ACTIVITY:
Find the line containing "I need the box" in the material below; copy that line and all following lines exactly.
= = =
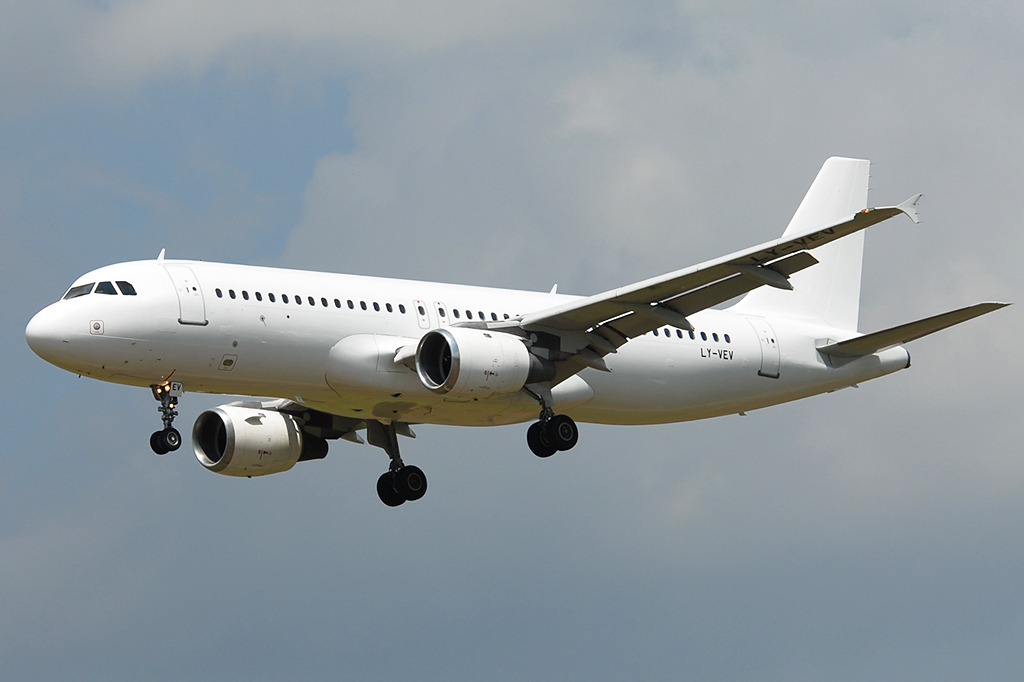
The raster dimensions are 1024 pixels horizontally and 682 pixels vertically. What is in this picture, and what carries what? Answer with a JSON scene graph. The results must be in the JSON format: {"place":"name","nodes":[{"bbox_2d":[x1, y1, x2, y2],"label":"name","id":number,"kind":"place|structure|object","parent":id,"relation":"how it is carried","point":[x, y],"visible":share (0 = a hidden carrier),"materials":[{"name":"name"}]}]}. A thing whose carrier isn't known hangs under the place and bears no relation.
{"place":"outdoors","nodes":[
{"label":"outdoors","id":0,"kind":"place"},
{"bbox_2d":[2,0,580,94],"label":"cloud","id":1,"kind":"structure","parent":0,"point":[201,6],"materials":[{"name":"white"}]},
{"bbox_2d":[0,1,1023,681],"label":"sky","id":2,"kind":"structure","parent":0,"point":[421,313],"materials":[{"name":"grey"}]},
{"bbox_2d":[32,156,1008,512],"label":"airplane","id":3,"kind":"object","parent":2,"relation":"in","point":[796,235],"visible":0.89,"materials":[{"name":"white metal"}]},
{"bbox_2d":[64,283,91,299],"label":"cockpit window","id":4,"kind":"structure","parent":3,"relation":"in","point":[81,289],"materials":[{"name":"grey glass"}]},
{"bbox_2d":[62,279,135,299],"label":"cockpit window","id":5,"kind":"structure","parent":3,"relation":"in","point":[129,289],"materials":[{"name":"glass"}]},
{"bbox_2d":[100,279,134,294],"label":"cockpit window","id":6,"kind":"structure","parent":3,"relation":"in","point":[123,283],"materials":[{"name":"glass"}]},
{"bbox_2d":[157,248,166,261],"label":"antenna","id":7,"kind":"object","parent":3,"relation":"on","point":[163,253],"visible":0.69,"materials":[{"name":"white metal"}]},
{"bbox_2d":[149,379,183,454],"label":"nose gear","id":8,"kind":"object","parent":3,"relation":"attached to","point":[177,446],"visible":0.96,"materials":[{"name":"black rubber"}]},
{"bbox_2d":[167,266,206,324],"label":"airplane door","id":9,"kind":"structure","parent":3,"relation":"in","point":[181,307],"materials":[{"name":"white metal"}]},
{"bbox_2d":[192,402,305,477],"label":"jet engine","id":10,"kind":"object","parent":3,"relation":"attached to","point":[263,428],"visible":0.88,"materials":[{"name":"white metal"}]},
{"bbox_2d":[371,421,427,506],"label":"landing gear","id":11,"kind":"object","parent":3,"relation":"attached to","point":[421,494],"visible":0.94,"materials":[{"name":"black rubber"}]},
{"bbox_2d":[414,300,428,328],"label":"door","id":12,"kind":"structure","parent":3,"relation":"in","point":[417,305],"materials":[{"name":"white metal"}]},
{"bbox_2d":[433,301,447,326],"label":"door","id":13,"kind":"structure","parent":3,"relation":"in","point":[439,305],"materials":[{"name":"white metal"}]},
{"bbox_2d":[416,328,534,398],"label":"jet engine","id":14,"kind":"object","parent":3,"relation":"attached to","point":[501,358],"visible":0.93,"materials":[{"name":"white metal"}]},
{"bbox_2d":[525,386,577,456],"label":"landing gear","id":15,"kind":"object","parent":3,"relation":"attached to","point":[530,430],"visible":0.95,"materials":[{"name":"black rubber"}]},
{"bbox_2d":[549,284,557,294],"label":"antenna","id":16,"kind":"object","parent":3,"relation":"on","point":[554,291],"visible":0.53,"materials":[{"name":"white metal"}]},
{"bbox_2d":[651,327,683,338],"label":"airplane window","id":17,"kind":"structure","parent":3,"relation":"in","point":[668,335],"materials":[{"name":"black glass"}]},
{"bbox_2d":[750,317,780,377],"label":"door","id":18,"kind":"structure","parent":3,"relation":"in","point":[768,333],"materials":[{"name":"white metal"}]},
{"bbox_2d":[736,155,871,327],"label":"airplane tail","id":19,"kind":"object","parent":3,"relation":"attached to","point":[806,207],"visible":0.46},
{"bbox_2d":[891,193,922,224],"label":"wingtip fence","id":20,"kind":"object","parent":3,"relation":"attached to","point":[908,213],"visible":0.62,"materials":[{"name":"white metal"}]},
{"bbox_2d":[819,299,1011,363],"label":"horizontal stabilizer","id":21,"kind":"object","parent":3,"relation":"attached to","point":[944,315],"visible":0.64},
{"bbox_2d":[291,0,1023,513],"label":"cloud","id":22,"kind":"structure","parent":0,"point":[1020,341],"materials":[{"name":"white"}]}
]}

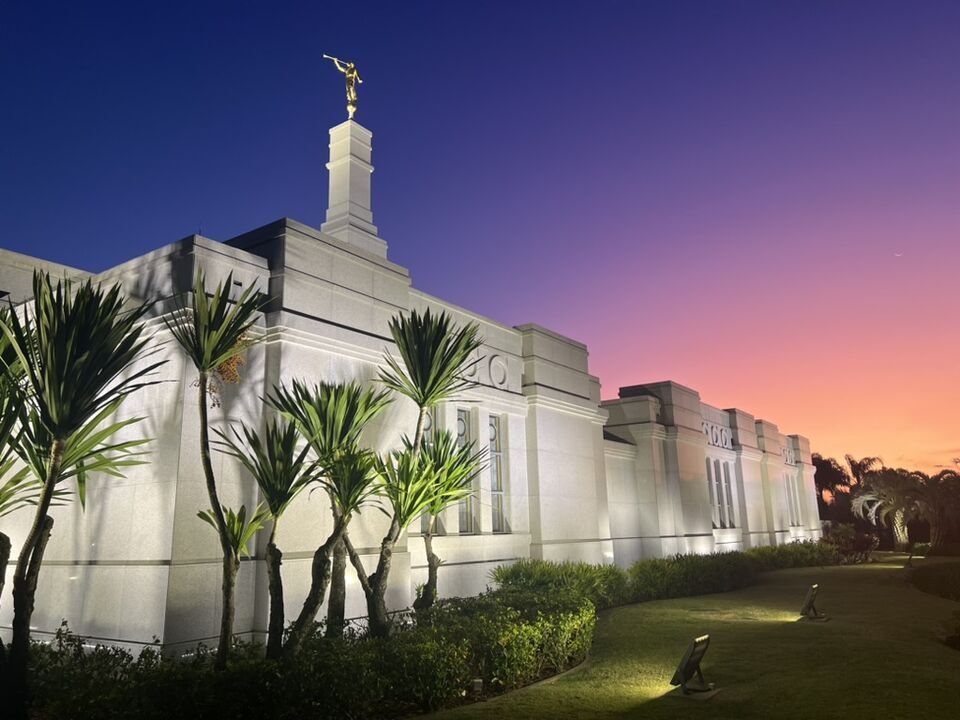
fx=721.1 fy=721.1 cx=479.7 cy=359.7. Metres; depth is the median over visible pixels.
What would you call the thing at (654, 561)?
hedge
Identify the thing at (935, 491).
palm tree
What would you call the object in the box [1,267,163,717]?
yucca tree
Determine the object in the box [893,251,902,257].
moon
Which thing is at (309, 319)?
building
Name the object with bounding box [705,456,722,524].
window
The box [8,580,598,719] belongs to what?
hedge
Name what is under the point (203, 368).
palm tree
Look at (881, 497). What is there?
palm tree
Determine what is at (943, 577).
shrub
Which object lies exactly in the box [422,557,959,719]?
lawn
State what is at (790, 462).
wall ornament
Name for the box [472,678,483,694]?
ground light
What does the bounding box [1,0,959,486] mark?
sky
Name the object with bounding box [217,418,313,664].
tree
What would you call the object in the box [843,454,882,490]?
palm tree
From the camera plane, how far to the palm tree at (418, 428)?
8.92 m
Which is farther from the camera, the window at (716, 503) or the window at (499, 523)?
the window at (716, 503)
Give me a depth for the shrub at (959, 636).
9.99 m
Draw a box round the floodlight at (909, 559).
[905,552,915,566]
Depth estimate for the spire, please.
17.53 m
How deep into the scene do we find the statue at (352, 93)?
17.45 m
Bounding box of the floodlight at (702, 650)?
[670,634,716,699]
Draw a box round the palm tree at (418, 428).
[356,305,479,632]
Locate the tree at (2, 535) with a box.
[0,310,39,594]
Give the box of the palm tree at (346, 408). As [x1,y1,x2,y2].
[270,376,387,653]
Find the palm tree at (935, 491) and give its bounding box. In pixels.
[916,466,959,553]
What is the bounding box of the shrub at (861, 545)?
[824,524,878,562]
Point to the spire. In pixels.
(348, 166)
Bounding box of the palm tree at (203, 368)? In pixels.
[167,265,268,670]
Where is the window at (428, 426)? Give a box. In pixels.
[421,406,439,535]
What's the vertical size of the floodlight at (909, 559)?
0.593 m
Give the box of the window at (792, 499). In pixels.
[785,473,799,526]
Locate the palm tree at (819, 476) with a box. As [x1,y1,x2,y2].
[811,454,850,511]
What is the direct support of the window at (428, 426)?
in the building
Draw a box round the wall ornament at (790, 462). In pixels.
[782,445,795,465]
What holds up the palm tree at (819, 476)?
on the ground
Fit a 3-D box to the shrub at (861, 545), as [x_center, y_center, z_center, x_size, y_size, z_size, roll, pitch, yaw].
[17.589,8.807,34.408,2.750,1.891,3.278,-10,-15,34]
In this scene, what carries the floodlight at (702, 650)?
on the lawn at (949, 656)
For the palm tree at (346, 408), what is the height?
3.405 m
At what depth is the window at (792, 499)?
37.60 m
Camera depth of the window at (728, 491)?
28.59 m
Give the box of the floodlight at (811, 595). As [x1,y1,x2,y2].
[799,583,828,621]
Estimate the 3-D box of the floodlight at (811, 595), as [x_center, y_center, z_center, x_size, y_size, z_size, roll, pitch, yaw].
[6.013,4.399,13.031,0.427,0.583,0.688,-10,-15,34]
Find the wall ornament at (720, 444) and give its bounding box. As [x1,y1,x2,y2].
[702,420,732,449]
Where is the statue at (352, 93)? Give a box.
[325,52,362,118]
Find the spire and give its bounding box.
[320,118,385,257]
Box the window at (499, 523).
[488,414,505,532]
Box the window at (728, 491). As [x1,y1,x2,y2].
[722,460,736,525]
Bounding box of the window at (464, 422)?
[456,408,475,533]
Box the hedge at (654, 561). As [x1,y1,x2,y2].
[489,541,838,610]
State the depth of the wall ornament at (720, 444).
28.96 m
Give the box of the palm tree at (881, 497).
[852,468,928,550]
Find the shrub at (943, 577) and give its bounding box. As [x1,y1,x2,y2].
[909,560,959,601]
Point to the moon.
(897, 255)
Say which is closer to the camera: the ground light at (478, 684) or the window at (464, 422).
the ground light at (478, 684)
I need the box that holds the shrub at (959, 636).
[940,613,959,649]
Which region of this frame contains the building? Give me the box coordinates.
[0,126,817,657]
= = =
RESULT FOR THIS TASK:
I need the box that holds the shrub at (959, 636).
[940,613,959,649]
Which region of this frame contains the building? Give me the box coordinates.
[0,126,817,657]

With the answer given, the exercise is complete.